Una cabra en el tejado
02/05/2014 - 23:00
Dice Cicerón que la vida es un continuo problema que muchas veces nosotros mismos provocamos. Y alguien ha añadido que la vida sería muy monótona si no hubiera problemas a diario que nos den preocupaciones, pero también inquietudes y ánimos para afrontarlos. Siempre me acordaré, y prueba de ello es que lo recuerdo después de medio siglo, del problema que me encontré al llegar a finales de los sesenta a un pueblecito ribereño del Tajuña, tan ribereño que lleva a este río como apellido. Un pueblo entre rumores de choperas cuyos vecinos eran expertos en truchas, cebos y anzuelos aunque el Servicio Forestal del Estado tenga hoy que repoblar las aguas para que los aficionados no se desanimen. Llegué en las primeras horas de una tibia mañana de mayo y los árboles de ribera mostraban ya el brillante verde recién estrenado de las hojas nuevas prestas a dar frescura a las orillas cuando apretara el calor del mediodía. Eran las nueve de la mañana en el reloj del Ayuntamiento cuando saludé en la plaza al alcalde, de unos sesenta años, amigo mío, quien me presentó a una viejecita octogenaria a la que atendía.

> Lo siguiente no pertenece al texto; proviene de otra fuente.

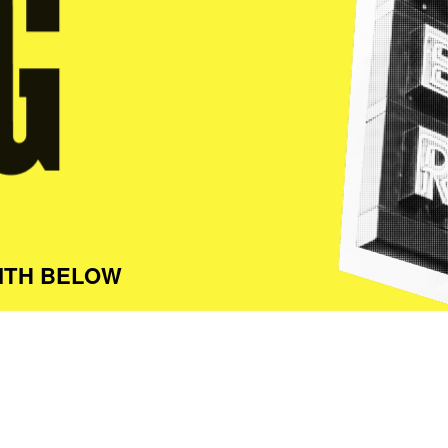
ITH BELOW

Estaba la anciana angustiada porque esa mañana padecía una situación insólita que no le había ocurrido nunca y que ese día no le permitiría desayunar. Aunque lo que para ella era una situación esperpéntica, con ribetes de dramática, a muchos podría parecerles una broma de mal gusto que se podría repetir. Y es que todos los días desayunaba con la leche recién ordeñada de su única cabra, que en su caso sí que era la vaca del pobre . La cabra se había encaramado horas antes al tejado de su casa de una planta y desde él se había pasado a otros tejados hasta perderla de vista. Y lo peor es que a esas horas, ya todos los hombres en el campo, no había en el pueblo ningún joven que pudiera arriesgase a perseguirla por las alturas, ni había en la localidad, de apenas dos docenas de habitantes, nadie que vendiera leche. Recordado el caso medio siglo después puede parecer nimio o exagerado, pero yo me fui apesarado de lo que entonces me pareció por lo menos conmovedor, quizá porque la anciana vivía sola, sin pensión y, a falta de Servicios Sociales, sobrevivía gracias a la caridad de sus convecinos. Pero me dolía el contraste de que en un pueblo que por la belleza de su entorno parecía que todos sus vecinos vivirían contentos y felices, hubiera alguno, como la anciana octogenaria, que no tenía para comer.